T41A-4593:
Extended friction to flow laws and their applications to fault models and earthquake modeling across the lithosphere
Thursday, 18 December 2014
Toshihiko Shimamoto, Institute of Geology, China Earthquake Administration, Beijing, China and Hiroyuki Noda, JAMSTEC Japan Agency for Marine-Earth Science and Technology, Kanagawa, Japan
Abstract:
Establishment of a constitutive law from friction to high-temperature plastic flow has long been a task for solving problems such as modeling earthquakes and plate interactions. Here we propose an empirical constitutive law that describes this transitional behavior using only friction and flow parameters, with good agreements with experimental data on halite shear zones. The law predicts a complete spectrum of steady-state and transient behaviors, including the dependence of the shear resistance of a fault on slip rate, effective normal stress and temperature. The law predicts a change in velocity-weakening to velocity-strengthening with increasing temperature, very similar to the change recognized for granite under hydrothermal conditions. It is surprising that a slight deviation from the steady-state friction law due to the involvement of plastic deformation can cause a large change in the velocity dependence.

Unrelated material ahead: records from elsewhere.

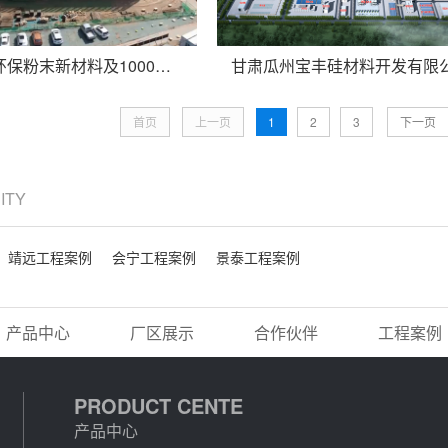
3万吨绿色环保粉末新材料及1000万米热转印纸项目
首页
上一页
1
2
3
下一页
CITY
靖远工程案例
会宁工程案例
景泰工程案例
产品中心
厂区展示
合作伙伴
工程案例
PRODUCT CENTE
产品中心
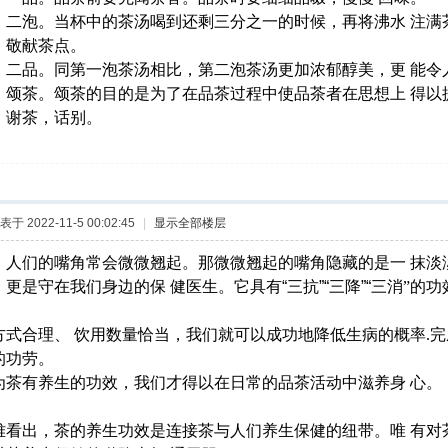
：二泡。当杯中的茶汤喝到还剩三分之一的时候，再将沸水
注满
：敬献茶点。
：二品。同第一泡茶汤相比，第二泡茶汤更加浓郁醇美，更
能令
：颂茶。颂茶的目的是为了在品茶过程中使品茶者在思想上
得以
：谢茶，话别。
表于 2022-11-5 00:02:45
|
显示全部楼层
，人们的嘴角常会微微翘起。那微微翘起的嘴角隐藏的是一
抹淡
，更是守在我们身边的保
健医生。它具有
“三抗”“三降”“三
消
”的功
方式合理、 饮用数量恰当，我们就可以成功地降低生病的概率.完
的功劳。
为茶有养生的功效，我们才得以在日常的品茶活动中滋养身
心。
难看出，茶的养生功效是连接茶与人们养生保健的纽带。唯
有对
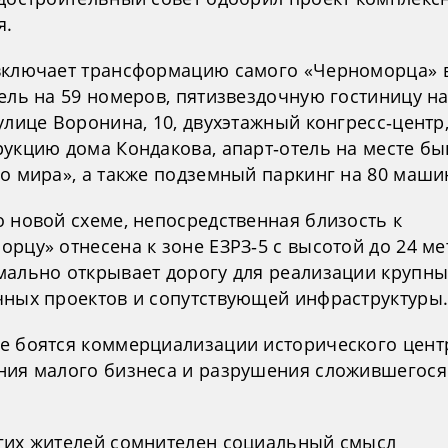
я.
включает трансформацию самого «Черноморца» 
ель на 59 номеров, пятизвездочную гостиницу на
улице Воронина, 10, двухэтажный конгресс‑центр
рукцию дома Кондакова, апарт‑отель на месте б
го мира», а также подземный паркинг на 80 маши
о новой схеме, непосредственная близость к
рцу» отнесена к зоне ЕЗРЗ‑5 с высотой до 24 ме
мально открывает дорогу для реализации крупны
чных проектов и сопутствующей инфраструктуры
е боятся коммерциализации исторического цент
ния малого бизнеса и разрушения сложившегося
гих жителей сомнителен социальный смысл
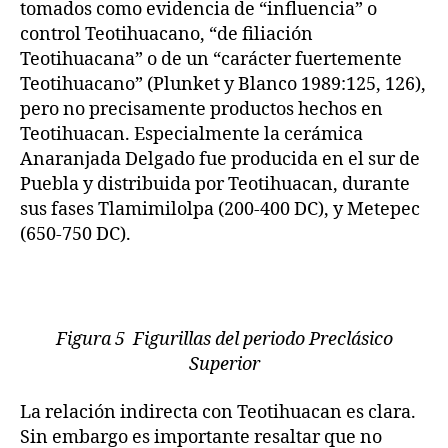
tomados como evidencia de “influencia” o
control Teotihuacano, “de filiación
Teotihuacana” o de un “carácter fuertemente
Teotihuacano” (Plunket y Blanco 1989:125, 126),
pero no precisamente productos hechos en
Teotihuacan. Especialmente la cerámica
Anaranjada Delgado fue producida en el sur de
Puebla y distribuida por Teotihuacan, durante
sus fases Tlamimilolpa (200-400 DC), y Metepec
(650-750 DC).
Figura 5 Figurillas del periodo Preclásico
Superior
La relación indirecta con Teotihuacan es clara.
Sin embargo es importante resaltar que no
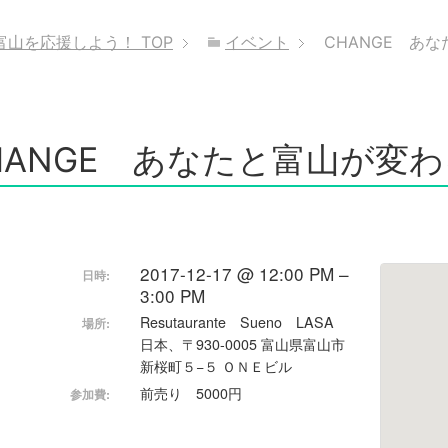
富山を応援しよう！
TOP
イベント
CHANGE あ
HANGE あなたと富山が変
2017-12-17 @ 12:00 PM –
日時:
3:00 PM
Resutaurante Sueno LASA
場所:
日本、〒930-0005 富山県富山市
新桜町５−５ ＯＮＥビル
前売り 5000円
参加費:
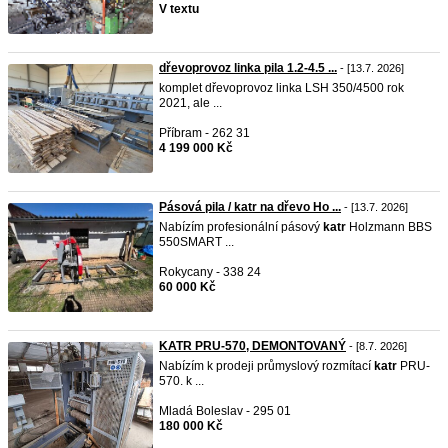
V textu
dřevoprovoz linka pila 1.2-4.5 ...
- [13.7. 2026]
komplet dřevoprovoz linka LSH 350/4500 rok
2021, ale ...
Příbram - 262 31
4 199 000 Kč
Pásová pila / katr na dřevo Ho ...
- [13.7. 2026]
Nabízím profesionální pásový
katr
Holzmann BBS
550SMART ...
Rokycany - 338 24
60 000 Kč
KATR PRU-570, DEMONTOVANÝ
- [8.7. 2026]
Nabízím k prodeji průmyslový rozmítací
katr
PRU-
570. k ...
Mladá Boleslav - 295 01
180 000 Kč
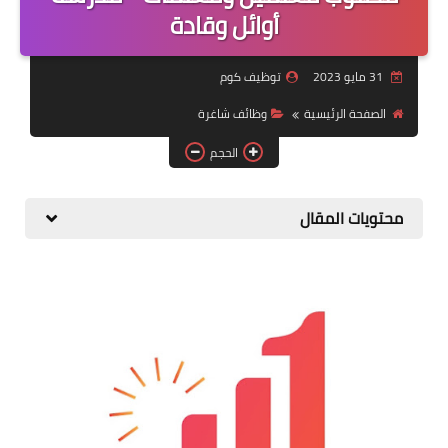
منوعات
أوائل وقادة
نماذج سيرة ذاتية
31 مايو 2023
توظيف كوم
الصفحة الرئيسية
وظائف شاغرة
الحجم
محتويات المقال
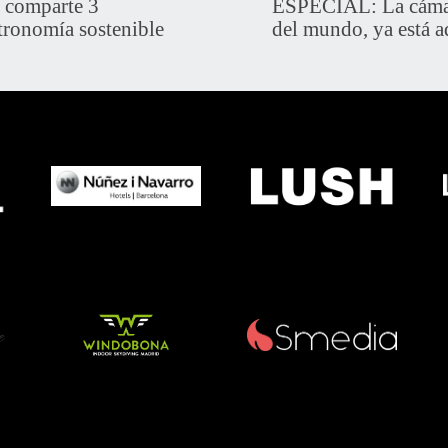
comparte 3
ESPECIAL: La cámar
tronomía sostenible
del mundo, ya está a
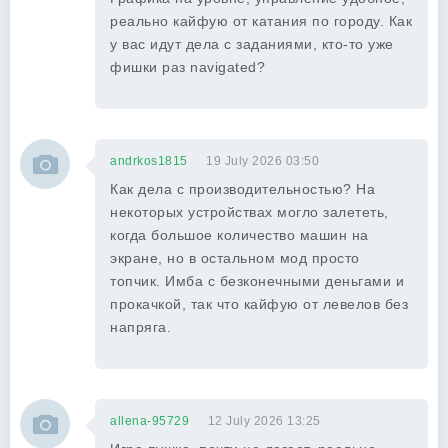
реально кайфую от катания по городу. Как
у вас идут дела с заданиями, кто-то уже
фишки раз navigated?
andrkos1815
19 July 2026 03:50
Как дела с производительностью? На
некоторых устройствах могло залететь,
когда большое количество машин на
экране, но в остальном мод просто
топчик. Имба с безконечными деньгами и
прокачкой, так что кайфую от левелов без
напряга.
allena-95729
12 July 2026 13:25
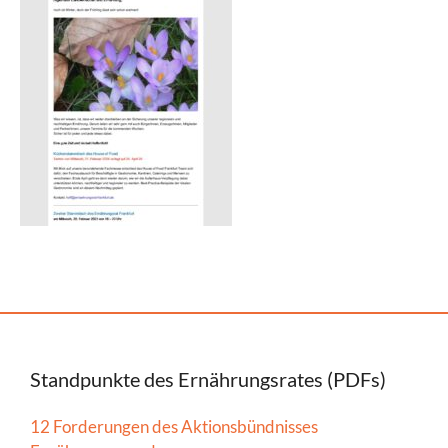
Standpunkte des Ernährungsrates (PDFs)
12 Forderungen des Aktionsbündnisses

We solved seismic cycles of a fault across the lithosphere with the friction to flow law using a 2D spectral boundary integral equation method, revealing dynamic rupture extending into the aseismic zone and very rich evolution of interseismic creep including slow slip prior to earthquakes. Seismic slip followed by creep is consistent with natural pseudotachylytes overprinted with mylonitic deformation. Our friction-to-flow law merges “Christmas-tree” strength profiles of the lithosphere and rate-dependency fault models used for earthquake modeling on a unified basis. Conventionally strength profiles were drawn assuming a strain rate for the flow regime, but we emphasize that stress distribution evolves reflecting the fault behavior. A fault-zone model was updated based on the earthquake modeling.